画人伝・大阪 円山四条派 山水・真景

摂州池田の四条派・葛野宜春斎

葛野宜春斎「呉里図」池田市立歴史民俗資料館蔵

葛野宜春斎「呉里図」池田市立歴史民俗資料館蔵

葛野宜春斎(1771-1819)は、摂州池田(現在の大阪府池田市)の酒造業の家に生まれ、その頃池田に寓居していた呉春に師事した。呉春に学んだ期間は短かったと思われるが、のちに応挙画風を加味した作品を残している。

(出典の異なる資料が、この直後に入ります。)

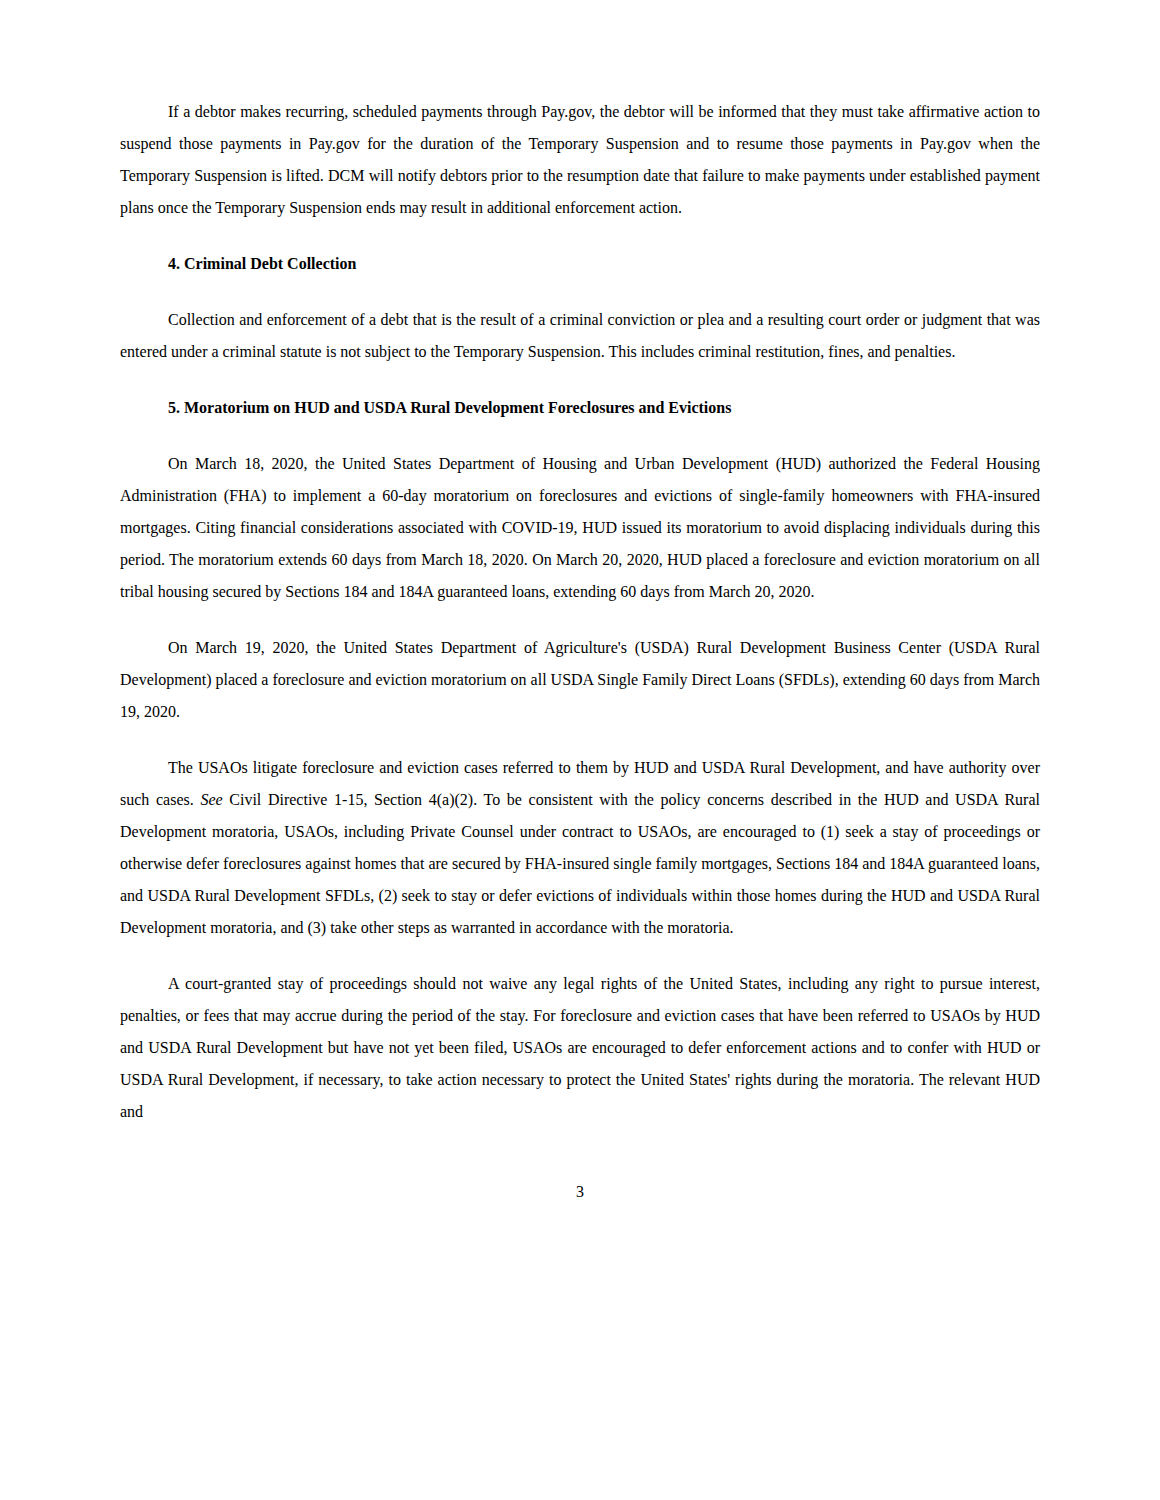If a debtor makes recurring, scheduled payments through Pay.gov, the debtor will be informed that they must take affirmative action to suspend those payments in Pay.gov for the duration of the Temporary Suspension and to resume those payments in Pay.gov when the Temporary Suspension is lifted. DCM will notify debtors prior to the resumption date that failure to make payments under established payment plans once the Temporary Suspension ends may result in additional enforcement action.
4. Criminal Debt Collection
Collection and enforcement of a debt that is the result of a criminal conviction or plea and a resulting court order or judgment that was entered under a criminal statute is not subject to the Temporary Suspension. This includes criminal restitution, fines, and penalties.
5. Moratorium on HUD and USDA Rural Development Foreclosures and Evictions
On March 18, 2020, the United States Department of Housing and Urban Development (HUD) authorized the Federal Housing Administration (FHA) to implement a 60-day moratorium on foreclosures and evictions of single-family homeowners with FHA-insured mortgages. Citing financial considerations associated with COVID-19, HUD issued its moratorium to avoid displacing individuals during this period. The moratorium extends 60 days from March 18, 2020. On March 20, 2020, HUD placed a foreclosure and eviction moratorium on all tribal housing secured by Sections 184 and 184A guaranteed loans, extending 60 days from March 20, 2020.
On March 19, 2020, the United States Department of Agriculture's (USDA) Rural Development Business Center (USDA Rural Development) placed a foreclosure and eviction moratorium on all USDA Single Family Direct Loans (SFDLs), extending 60 days from March 19, 2020.
The USAOs litigate foreclosure and eviction cases referred to them by HUD and USDA Rural Development, and have authority over such cases. See Civil Directive 1-15, Section 4(a)(2). To be consistent with the policy concerns described in the HUD and USDA Rural Development moratoria, USAOs, including Private Counsel under contract to USAOs, are encouraged to (1) seek a stay of proceedings or otherwise defer foreclosures against homes that are secured by FHA-insured single family mortgages, Sections 184 and 184A guaranteed loans, and USDA Rural Development SFDLs, (2) seek to stay or defer evictions of individuals within those homes during the HUD and USDA Rural Development moratoria, and (3) take other steps as warranted in accordance with the moratoria.
A court-granted stay of proceedings should not waive any legal rights of the United States, including any right to pursue interest, penalties, or fees that may accrue during the period of the stay. For foreclosure and eviction cases that have been referred to USAOs by HUD and USDA Rural Development but have not yet been filed, USAOs are encouraged to defer enforcement actions and to confer with HUD or USDA Rural Development, if necessary, to take action necessary to protect the United States' rights during the moratoria. The relevant HUD and
3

掲載の「呉里図」は、当時呉里(くれはのさと)と呼ばれていた現在の池田市域を南から描いた図で、中央に五月山が配され、その手前に池田の諸寺院の屋根が点在し、現在は失われた姫室・梅室という小塚(経家)なども描かれている。五月山の麓から流れる川は猪名川で、手前にある社は呉服神社である。賛は、池田在住の酒造家で和漢の古典に造詣のあった荒木李谿・梅閭兄弟が手掛けている。

葛野宜春斎(1771-1819)かどの・ぎしゅんさい
明和8年摂州池田生まれ。生家は酒造業を営んでいた。通称は山城屋次郎。池田に寓居していた呉春に師事し、勝部如春斎にも学んだと伝わっている。和歌もよくした。文政2年、48歳で死去した。